The song Coming Home on a Wing and a Prayer, written in 1943, tells the saga of warplane damaged so badly that it was barely able to limp back to base.
Right now another crippled craft is heading home, and this one has a lot farther to travel. On February 4th the Japan Aerospace Exploration Agency restarted one of four xenon-fueled engines aboard Hayabusa, which suffered multiple malfunctions and was nearly lost in November 2005 during its grab-and-go encounter with asteroid 25143 Itokawa.
JAXA's announcement didn't provide many details. The spacecraft had been coasting toward Earth since November 2007, but it need to increase it speed by 900 miles per hour (400 meter per second) in order to complete its return to Earth in June 2010.

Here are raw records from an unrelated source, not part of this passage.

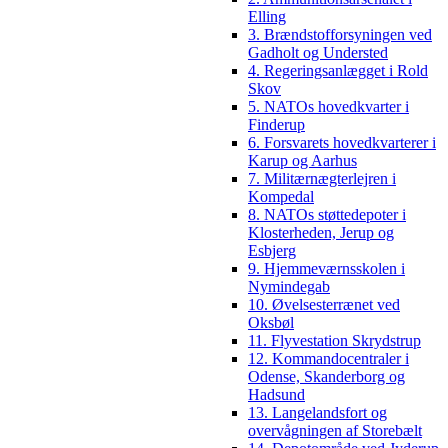
Elling
3. Brændstofforsyningen ved
Gadholt og Understed
4. Regeringsanlægget i Rold
Skov
5. NATOs hovedkvarter i
Finderup
6. Forsvarets hovedkvarterer i
Karup og Aarhus
7. Militærnægterlejren i
Kompedal
8. NATOs støttedepoter i
Klosterheden, Jerup og
Esbjerg
9. Hjemmeværnsskolen i
Nymindegab
10. Øvelsesterrænet ved
Oksbøl
11. Flyvestation Skrydstrup
12. Kommandocentraler i
Odense, Skanderborg og
Hadsund
13. Langelandsfort og
overvågningen af Storebælt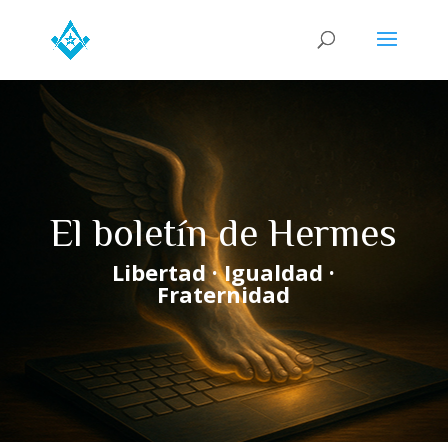
El boletín de Hermes
Libertad · Igualdad ·
Fraternidad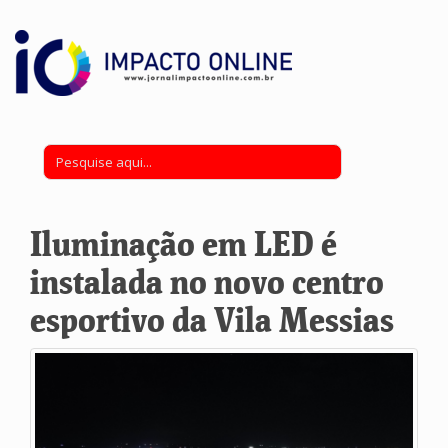
Iluminação em LED é
instalada no novo centro
esportivo da Vila Messias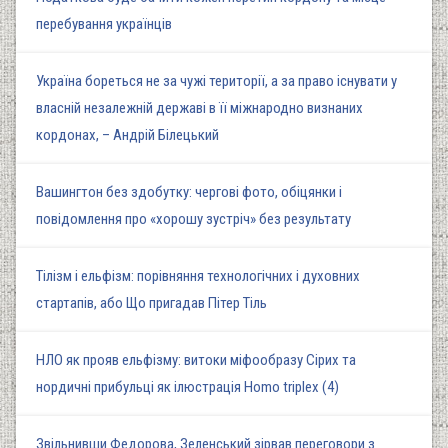
перебування українців
Україна бореться не за чужі території, а за право існувати у
власній незалежній державі в її міжнародно визнаних
кордонах, – Андрій Білецький
Вашингтон без здобутку: чергові фото, обіцянки і
повідомлення про «хорошу зустріч» без результату
Тілізм і ельфізм: порівняння технологічних і духовних
стартапів, або Що пригадав Пітер Тіль
НЛО як прояв ельфізму: витоки міфообразу Сірих та
нордичні прибульці як ілюстрація Homo triplex (4)
Звільнивши Федорова, Зеленський зірвав переговори з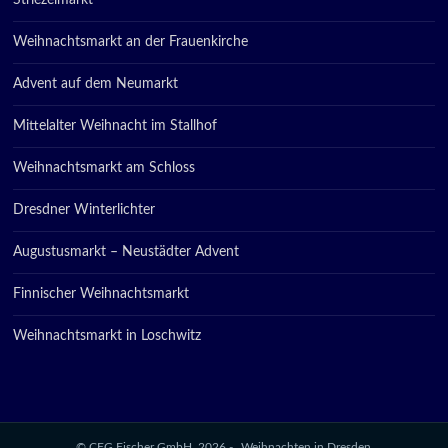
Striezelmarkt
Weihnachtsmarkt an der Frauenkirche
Advent auf dem Neumarkt
Mittelalter Weihnacht im Stallhof
Weihnachtsmarkt am Schloss
Dresdner Winterlichter
Augustusmarkt – Neustädter Advent
Finnischer Weihnachtsmarkt
Weihnachtsmarkt in Loschwitz
© CFG Fischer GmbH, 2026 -
Weihnachten in Dresden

If and when that occurs, Hayabusa (which means "falcon") should eject a sealed capsule designed to parachute safely to the ground. Only then will JAXA engineers know for sure whether any bits of Itokawa lie waiting inside.
When it landed on the asteroid, the craft was supposed to fire a small spherical projectile into the surface in order to drive debris up into a collection chamber. But inexplicably the firing mechanism wasn't activated during its half hour on the surface. No bullet, no sample. Conceivably (fingers crossed), a few particles of dust ended up in the capsule anyway.

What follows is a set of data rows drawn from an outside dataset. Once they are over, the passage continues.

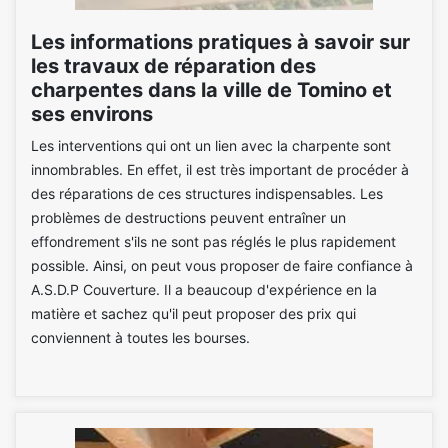
Les informations pratiques à savoir sur
les travaux de réparation des
charpentes dans la ville de Tomino et
ses environs
Les interventions qui ont un lien avec la charpente sont
innombrables. En effet, il est très important de procéder à
des réparations de ces structures indispensables. Les
problèmes de destructions peuvent entraîner un
effondrement s'ils ne sont pas réglés le plus rapidement
possible. Ainsi, on peut vous proposer de faire confiance à
A.S.D.P Couverture. Il a beaucoup d'expérience en la
matière et sachez qu'il peut proposer des prix qui
conviennent à toutes les bourses.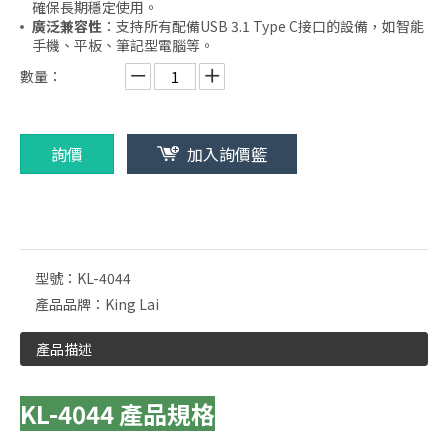
確保長期穩定使用。
廣泛兼容性
：支持所有配備USB 3.1 Type C接口的設備，如智能
手機、平板、筆記型電腦等。
數量：
詢價
加入詢價籃
型號：
KL-4044
產品品牌：
King Lai
產品描述
KL-4044 產品規格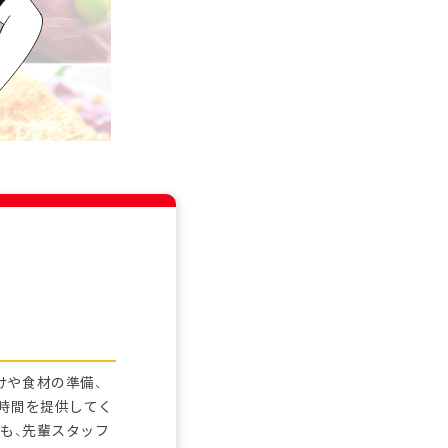
けや食材の準備、
な時間を提供してく
も、先輩スタッフ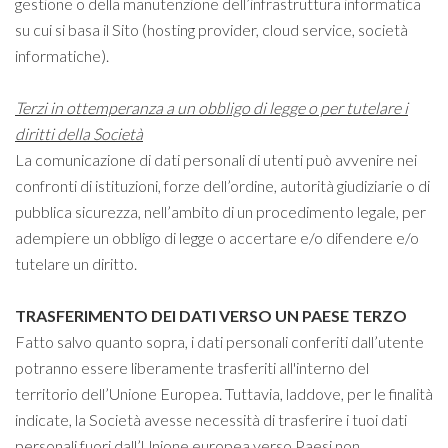
gestione o della manutenzione dell’infrastruttura informatica
su cui si basa il Sito (hosting provider, cloud service, società
informatiche).
Terzi in ottemperanza a un obbligo di legge o per tutelare i
diritti della Società
La comunicazione di dati personali di utenti può avvenire nei
confronti di istituzioni, forze dell’ordine, autorità giudiziarie o di
pubblica sicurezza, nell’ambito di un procedimento legale, per
adempiere un obbligo di legge o accertare e/o difendere e/o
tutelare un diritto.
TRASFERIMENTO DEI DATI VERSO UN PAESE TERZO
Fatto salvo quanto sopra, i dati personali conferiti dall’utente
potranno essere liberamente trasferiti all'interno del
territorio dell’Unione Europea. Tuttavia, laddove, per le finalità
indicate, la Società avesse necessità di trasferire i tuoi dati
personali fuori dall’Unione europea verso Paesi non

But let's not get too optimistic. Hayabusa still has a long road back. Although three of its four engines are still functional, JAXA engineers hope to power the craft for the next 13 months using only one of them — and it's already logged 31,000 hours of operation. As the announcement states, "We are continuing to pay careful attention to our onboard equipment and are doing our utmost to operate [the craft] with the greatest care."